What to do »
1. Using the HIV treatment text, answer each question briefly.
(a) How many sub-Saharan African countries were covered by the household survey analysis?
(b) In South Africa, what share of re-initiators voluntarily disclose their previous treatment?
(c) What four main issues do the authors say must be faced?
2. In the HIV treatment text, shorten the paragraph that begins "Another important consequence of defaulting" and keep its main facts.
3. Write the next part of the HIV treatment text, picking up after its last sentence.

Exercise text »
—————

2 Consequences of defaulting on treatment
Starting or continuing antiretrovirals is obviously not legally enforced, and it is therefore a personal decision based on correct information about the pros and cons of the treatment. For the individual PLHIV, the most serious possible consequence of ARV default is the progression to advanced HIV disease (AHD). In an analysis of data from population-based HIV impact assessment household surveys conducted between 2016 and 2021 among 28,040 PLHIV across 13 sub-Saharan African countries (Botswana, Cameroon, Côte d'Ivoire, Eswatini, Ethiopia, Lesotho, Malawi, Mozambique, Namibia, Tanzania, Uganda, Zambia, and Zimbabwe) to establish the proportion of adults with HIV who had AHD (i.e., CD4 cell count < 200/mm3), 7.6% (n = 1,871) of PLHIV were on ARVs but not virally suppressed (6). AHD was more common in male patients than the female ones (13.2% vs. 8.0%) (6). The highest proportion of people with AHD were those on ARVs but not virally suppressed [29.5% (95% CI: 26.6–32.6)]. The authors outlined that people with AHD who were on treatment with unsuppressed viral load might have recently initiated ARVs or re-initiated treatment after a period of default, which is quite common and associated with progression to AHD, as shown in South Africa (7).
Another important consequence of defaulting is the non-disclosure of prior treatment when people present to clinical facilities to restart ARVs. For instance, in South Africa, at least 45% of people starting ARVs have previous treatment experience, but only one-third of re-initiators voluntarily disclose this (8); this has obvious implications for drug resistance.
3 Proposed measures and issues to be overcome to curb the number of defaulting PLHIV
Several measures have been proposed: regular adherence counseling (9), facility adherence clubs, community adherence clubs, community ARV treatment groups, spaced fast lane appointments, community pick up points (10), food assistance, remote adherence monitoring, and SMS reminder systems. However, none of the above interventions can be easily and uniformly applied and maintained over time in any country. In our opinion, there are four main issues to be decisively faced: stigma, proper patient-centered care, religious beliefs, and the role of traditional healers.

—————

Dataset records »

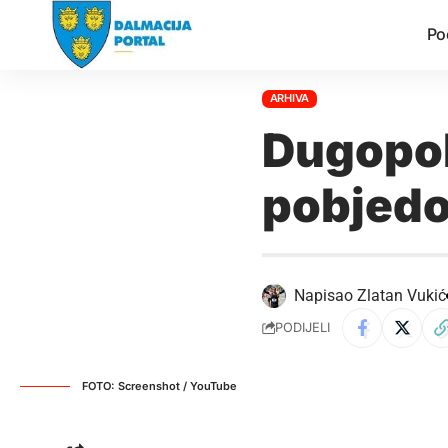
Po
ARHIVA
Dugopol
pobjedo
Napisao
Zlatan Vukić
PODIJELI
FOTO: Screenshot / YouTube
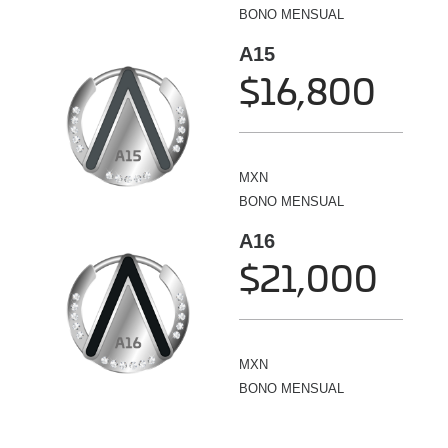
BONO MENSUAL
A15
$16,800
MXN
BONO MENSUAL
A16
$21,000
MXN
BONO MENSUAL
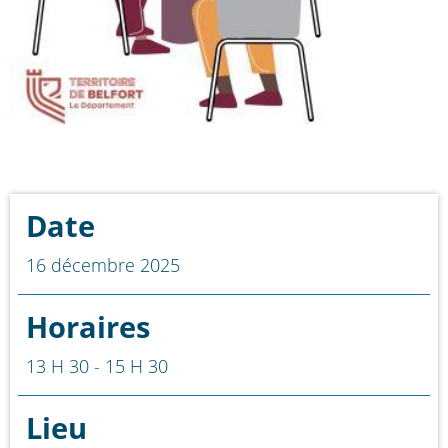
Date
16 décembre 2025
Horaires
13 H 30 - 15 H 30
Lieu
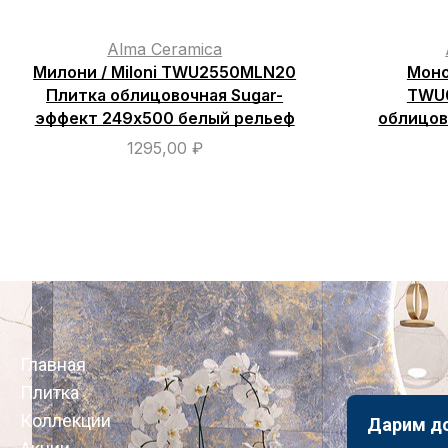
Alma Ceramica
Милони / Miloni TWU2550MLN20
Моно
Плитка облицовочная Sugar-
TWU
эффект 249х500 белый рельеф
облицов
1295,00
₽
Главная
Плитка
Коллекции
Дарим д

—————

Exercise results »
1.
(a) 13 countries.
(b) Only one-third.
(c) Stigma, proper patient-centered care, religious beliefs, and the role of traditional healers.

2. Defaulting also leads people to hide their earlier treatment when they come back to restart ARVs. In South Africa, at least 45% of people starting ARVs have been treated before, but only one-third of re-initiators say so voluntarily. This clearly affects drug resistance.

3.
4 Stigma
Stigma continues to be widespread in the communities and sometimes extends even to clinical settings. Many largely qualitative studies have shown that stigma contributes to poor retention in antiretroviral therapy in various sub-Saharan African countries (11–16), and a review article published in 2021 identified 14 articles showing substantial evidence of the negative effect of stigma on treatment adherence and viral suppression in different countries worldwide (17). In contrast, a secondary analysis of an HIV population in care in a high-prevalence rural community in South Africa found only a limited association between anticipated stigma or perceived level of community concerns about the infection and default from care (18). Stigma against people living with HIV among healthcare workers is not uncommon around the world, and sub-Saharan Africa is no exception (19, 20); importantly, disrespect in healthcare is absent from provider narratives, whereas patient interviews are filled with such reports (19). PLHIV must be treated with dignity and understanding, with an empathetic and non-judgmental approach and strong reassurance about strict confidentiality. To do this effectively, it is undoubtedly very important to move from words to actions and implement patient-centered care.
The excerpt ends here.